A friend of my just gave me an Indiana University basketball program for a 1945 game against the Minnesota Golden Gophers.  It was six years before I was born, so to find something older than me is always rewarding.  The game itself took place in the war years, so players were lost from the starting line-up to serve our country.  The Hoosiers, were in fact coached by Harry Good, who replaced Branch McCracken on a interim basis the year before, allowing McCracken to serve his duties as a lieutenant in the U.S. Navy.  Coach McCracken, who’s Hurryin’ Hoosiers won the National Championship in 1940, would return to lead the team in 1946.

The 1944-45 season was unremarkable.  The team finished 10-11, 3-9 in the Conference, and did not qualify for post-season action.  They lost eight of their last nine games, including that 48-56 game against the Golden Gophers, following leading scorer Gene Faris departure from the team for his call to military service.  The game program was dated February 3, 1945, my Dad’s 24th birthday, and was distributed to fans during that unfortunate losing streak. My father had graduated from I.U. in 1942 along with my mother who was one-day younger. They married January 5, 1946, two days after the Hoosiers beat Butler 58-47 as part of an eight game winning streak in the final year of Harry Good’s tenure as interim coach.

There wasn’t much documented about the 1944-45 Minnesota Golden Gophers.  They were coached for that single season by Weston Mitchell and finished the year at 8-13, including a loss to the Hurryin’ Hoosiers just prior to the long losing streak.  I.U.’s Ray Brandenburg hit a last-second shot for that 48-46 victory.  James Copeland, from my mom’s hometown of Elwood, Indiana, had 11 points to go with Brandenburg’s 10, and Gene Faris, in his last I.U. game until he returned from war duty in 1947, led the Hoosiers with 13 points.

In my opinion, the real story of the 1944-45 Hurryin’ Hoosiers was a bench player by the name of Ted Kluszewski.  He was a 6’2″ freshman that year from Argos, Illinois and only played in two games.  Kluszewski excelled in football and baseball at I.U.  He probably joined the basketball team as a result of the attrition of players due to the war.  The war affected his life in a positive way, as travel restrictions forced the Cincinnati Reds, who traditionally held spring training in Tampa, Florida, to train at Indiana from 1943-45.  Kluszewski’s batting power drew the attention of Reds’ groundskeeper Matty Schwab and eventually team scouts offered him a contract.  Kluszewski hit .443 for the I.U. baseball team in 1945 and was a football star on the 9-0-1 team, where he earned first-team Big Ten honors as an End. The team finished 4th in the final AP poll, just behind National Champion Army.  Football kept Ted at I.U. until his graduation in 1946.  By 1948, he was the Reds’ starting first baseman, where in a controversial move, he cut off the sleeves of his uniform to accommodate his massive shoulders and biceps.

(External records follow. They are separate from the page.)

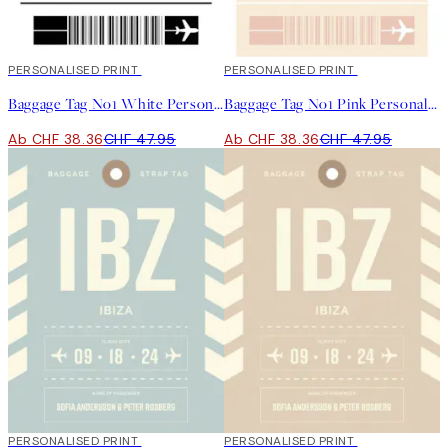
20%*
PERSONALISED PRINT
20%*
PERSONALISED PRINT
Baggage Tag No1 White Personal Poster
Baggage Tag No1 Pink Personal Poster
Ab CHF 38.36
CHF 47.95
Ab CHF 38.36
CHF 47.95
20%*
PERSONALISED PRINT
20%*
PERSONALISED PRINT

“Big Klu” was a career .298 hitter with 279 home runs and 1,028 RBI in 1,718 games over 15 years.  In ten of those years, he walked more often than he struck out, and during the 1955 season he hit 47 home runs and only struck out 40 times, a feat no one has yet to duplicate. He left the Reds in 1957, then played 100 games for the Pittsburgh Pirates, and traded to the Chicago White Sox at the end of the 1959 season, who were in a close pennant race.

He joined the “Go-Go” Sox in August of 1959 and powered them to the American League crown.  In the first game of the World Series against the Dodgers, he hit two home runs and drove in five for an 11-0 White Sox rout.  He ended up hitting .391 in the series with 3 HR and 10 RBI, and earned three 1960 Ford Falcons from Jim Moran, a Chicago automobile dealer.  Kluszewski also achieved notoriety in having his name misspelled on the back of Bill Veek’s ground-breaking innovation to baseball jerseys.  When Major League Baseball expanded in 1960, he was left unprotected and traded to the Los Angeles Angels for his final season.  He died at age 63, after retiring as a Reds’ hitting coach.

The 1959 “Go-Go” Sox also featured my first baseball hero, Sherm Lollar.  Sherm had a home run in game 4 of the series, the only other White Sox victory.  Kluszewski’s third homer came in game 6, but the Dodgers prevailed to take the World Series.  The “Big Klu” and Sherm Lollar connection is what makes the I.U. basketball program a special part of my collection.  It also brings the two sports, basketball and football, together for a brief moment in history; and recognizes my dad’s birthday that he probably celebrated serving our country.